Él, Bob, Pete y Ndula se diseminaron por toda la casa. MacKenzie se quedó en la salita con Anna Lessing.

—Se arrepentirá de esto, MacKenzie —rechinó ella los dientes—. Yo no sé nada de los secuestradores ni de los dos muchachos.

—¿Cómo sabe que hay dos muchachos?

—¡Ustedes nombraron a un tal Júpiter!

—Oh, no, nunca dijimos que Júpiter fuese un chico —objetó MacKenzie—. Si en realidad no le conoce, podría suponer que es todo un hombre y no un chico. Ya es la segunda vez que sufre un desliz, Anna. En la misión comercial, usted ya sabía que los bandidos tenían apresados a dos muchachos, mucho antes de que nosotros nombrásemos a Júpiter. ¿Ha sido usted la que ha identificado a Ian para los extremistas?

—¡No quiero pronunciar ni una sola palabra más!

Bob y Ndula salieron de una habitación interior, y Pete y el jefe de policía volvieron del otro lado de la casa. Bob se encaró con Anna Lessing.

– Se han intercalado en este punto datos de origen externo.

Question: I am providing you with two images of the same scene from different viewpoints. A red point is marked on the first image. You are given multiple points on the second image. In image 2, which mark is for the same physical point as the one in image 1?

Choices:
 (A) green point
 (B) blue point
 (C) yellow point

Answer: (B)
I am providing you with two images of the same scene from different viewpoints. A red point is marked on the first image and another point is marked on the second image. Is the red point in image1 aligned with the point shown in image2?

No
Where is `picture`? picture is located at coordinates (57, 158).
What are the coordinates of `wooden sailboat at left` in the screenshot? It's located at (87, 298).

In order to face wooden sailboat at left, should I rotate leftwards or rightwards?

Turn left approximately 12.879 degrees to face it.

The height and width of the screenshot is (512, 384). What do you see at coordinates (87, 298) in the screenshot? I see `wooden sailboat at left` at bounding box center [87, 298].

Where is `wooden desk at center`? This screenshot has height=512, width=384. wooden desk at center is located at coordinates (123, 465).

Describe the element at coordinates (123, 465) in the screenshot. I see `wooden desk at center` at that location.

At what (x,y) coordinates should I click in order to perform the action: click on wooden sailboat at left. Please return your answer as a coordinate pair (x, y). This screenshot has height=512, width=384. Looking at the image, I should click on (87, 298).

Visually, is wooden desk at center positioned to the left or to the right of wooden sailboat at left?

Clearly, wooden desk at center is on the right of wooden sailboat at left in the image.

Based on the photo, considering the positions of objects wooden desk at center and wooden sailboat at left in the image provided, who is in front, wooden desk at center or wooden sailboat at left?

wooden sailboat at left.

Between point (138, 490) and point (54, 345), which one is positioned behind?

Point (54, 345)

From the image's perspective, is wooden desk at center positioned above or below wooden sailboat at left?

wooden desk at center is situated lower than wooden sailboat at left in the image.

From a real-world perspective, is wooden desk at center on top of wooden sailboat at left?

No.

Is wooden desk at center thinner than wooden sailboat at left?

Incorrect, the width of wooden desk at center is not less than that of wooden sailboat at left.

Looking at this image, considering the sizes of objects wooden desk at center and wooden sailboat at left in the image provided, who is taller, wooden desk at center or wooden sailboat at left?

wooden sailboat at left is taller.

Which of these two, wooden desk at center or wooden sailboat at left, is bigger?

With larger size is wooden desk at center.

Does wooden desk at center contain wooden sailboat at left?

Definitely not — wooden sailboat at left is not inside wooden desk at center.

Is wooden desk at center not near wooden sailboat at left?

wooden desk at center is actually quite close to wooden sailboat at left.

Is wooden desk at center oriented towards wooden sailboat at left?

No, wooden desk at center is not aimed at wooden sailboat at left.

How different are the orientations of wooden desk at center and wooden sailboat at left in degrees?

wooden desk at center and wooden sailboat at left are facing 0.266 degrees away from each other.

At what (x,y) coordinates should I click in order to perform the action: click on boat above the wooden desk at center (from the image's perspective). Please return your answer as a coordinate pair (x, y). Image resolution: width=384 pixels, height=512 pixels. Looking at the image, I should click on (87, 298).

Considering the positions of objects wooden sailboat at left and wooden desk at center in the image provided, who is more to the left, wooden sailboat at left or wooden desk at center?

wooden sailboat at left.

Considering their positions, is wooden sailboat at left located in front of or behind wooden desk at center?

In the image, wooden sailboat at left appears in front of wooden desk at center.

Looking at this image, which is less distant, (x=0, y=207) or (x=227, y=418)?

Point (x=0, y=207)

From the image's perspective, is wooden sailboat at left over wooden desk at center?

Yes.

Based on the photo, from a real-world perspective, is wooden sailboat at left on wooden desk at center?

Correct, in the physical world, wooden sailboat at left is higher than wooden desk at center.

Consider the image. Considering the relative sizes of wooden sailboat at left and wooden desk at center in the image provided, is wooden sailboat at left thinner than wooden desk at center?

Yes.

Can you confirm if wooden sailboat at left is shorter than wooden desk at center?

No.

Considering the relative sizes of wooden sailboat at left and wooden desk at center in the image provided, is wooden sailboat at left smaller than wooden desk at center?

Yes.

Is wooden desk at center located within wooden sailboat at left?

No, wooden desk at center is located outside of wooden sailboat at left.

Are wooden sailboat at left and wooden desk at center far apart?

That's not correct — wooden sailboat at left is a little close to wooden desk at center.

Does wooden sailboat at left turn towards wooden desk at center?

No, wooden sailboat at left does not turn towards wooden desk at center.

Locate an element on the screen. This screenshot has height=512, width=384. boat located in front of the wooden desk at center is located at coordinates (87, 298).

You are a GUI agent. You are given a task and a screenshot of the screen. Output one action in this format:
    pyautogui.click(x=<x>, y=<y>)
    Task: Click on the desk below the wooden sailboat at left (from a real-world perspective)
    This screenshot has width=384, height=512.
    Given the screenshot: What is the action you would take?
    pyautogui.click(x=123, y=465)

—Opino que debe darnos una explicación, señorita Lessing —dijo el Tercer Investigador.

—¡No quiero que me molesten unos críos! —se quejó Anna Lessing a MacKenzie.

—Ya sabe que nuestro amigo Júpiter —continuó Bob— dice siempre que nos fijemos en los pequeños detalles. Dice que la gente tiene la costumbre de delatarse. Usted es de Nanda, ¿eh? Seguro que le gustan las joyas de su país.

—¿De qué está hablando este mocoso? ¡Le advierto, MacKenzie…!

Bob levantó la mano. En ella lucía un pequeño colmillo engarzado en oro, unido a un ganchito para la oreja.

—Hallé esto en su dormitorio, señorita Lessing. Es un pendiente de Nanda, ¿verdad? Sólo había éste en el cuarto. Y esto se debe a que usted perdió el otro. Lo sé porque nosotros lo encontramos en aquel cañón donde aterrizó el helicóptero para llevarse a los secuestradores.

Anna Lessing palideció, mientras contemplaba el diminuto colmillo.

—Júpiter afirma que una mujer nunca tira un pendiente que le gusta, si pierde a la pareja —explicó Bob—. Usted tiene esa misma costumbre, y ésta demuestra que usted es enemiga de sir Roger Carew. Aparte de la policía y nosotros, sólo había tres personas en aquel cañón: los dos secuestradores y el piloto del helicóptero. ¡Usted era ese piloto, señorita Lessing!